Dans la confidence de ses rêveries, Albus dévisageait les gens comme des planètes, ou des étoiles, ou des galaxies. Quelques uns tiennent les autres en orbite, et la pensée est terrifiante. Alors, Albus se laissait dévorer par la peur, en commençant par l’extrémité des pieds, ça lui remontait partout comme des ronces et il aimait se saisir dans cet état de vulnérabilité.
Il aime moins ce soir, ou, enfin, il ne sait pas trop.
“Tu t’appelles comment ?”
Il était un peu comme ça, ce garçon. On le voyait, il a comme d’ordinaire le regard en barbacane, les doigts trop longs pour son âge et le teint souple, pâle, blanc, effacé, les fossettes hâves et ça lui enterre gentiment le visage. Il a de la terre sous les ongles qui tournent les pages.

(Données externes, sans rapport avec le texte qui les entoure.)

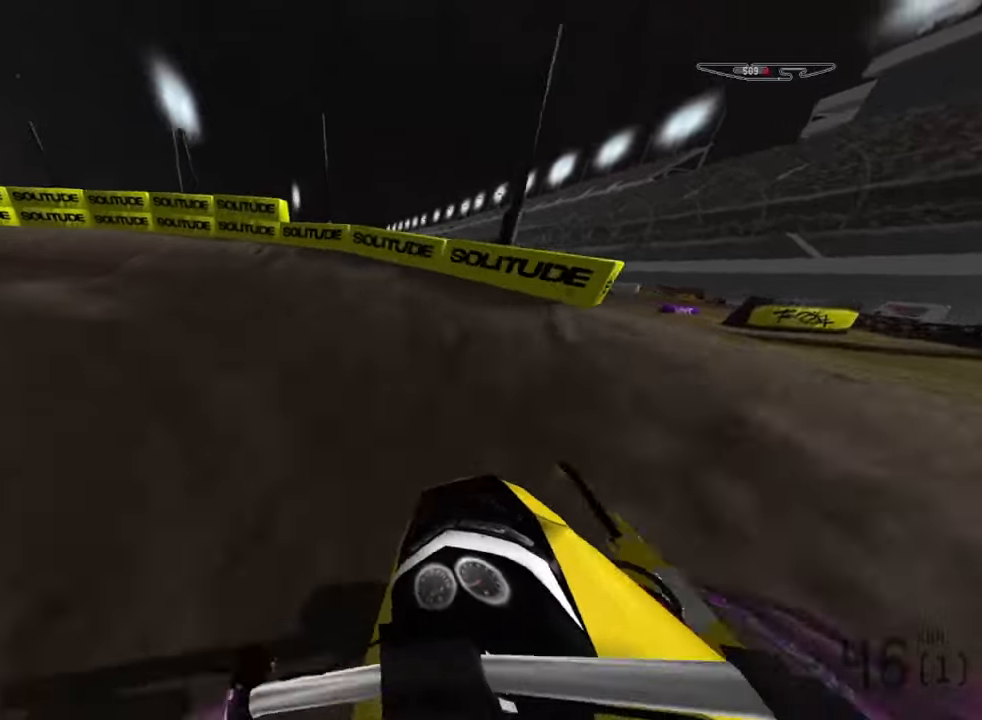
{"buttons": ["R2"], "left_stick": "down-left", "right_stick": "down-left", "events": [[400, "L2", "up"], [450, "R2", "down"]]}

Ce soir, il est une silhouette frêle contre un haut vitrail de blanc et de rouge, qui le déguise comme un échafaudage de lumière, dans la fadeur du soir. Le caoutchouc de sa semelle est impatient contre le verre. Son genou laisse découvrir l’intérieur cru de sa cuisse, qui fourmille dans la demi-nuit. Sous sa robe lourde, il a une chemise de satin blanche et un large ruban gris autour du cou, qui est brodé de perles en nacre.
Forcément, il ne s’appelle pas. On n’appelle pas quelqu’un comme lui.
— Scorpius. Je m’appelle Scorpius.
Il sourit, il lui sourit à lui, à Albus. Il ôte son regard du livre étroit qu’il tient comme une prière, et il parle. Il s’appelait Scorpius. Albus n’a pas le temps de dire son nom, il s’est déjà échappé, il fuit pour se démettre au devant de son corps. Avec les joues qui s’enveniment, il s’égare et s’égare encore, il emprunte chaque couloir qu’il ne connait pas pour tromper, peut-être, jusqu’à son existence.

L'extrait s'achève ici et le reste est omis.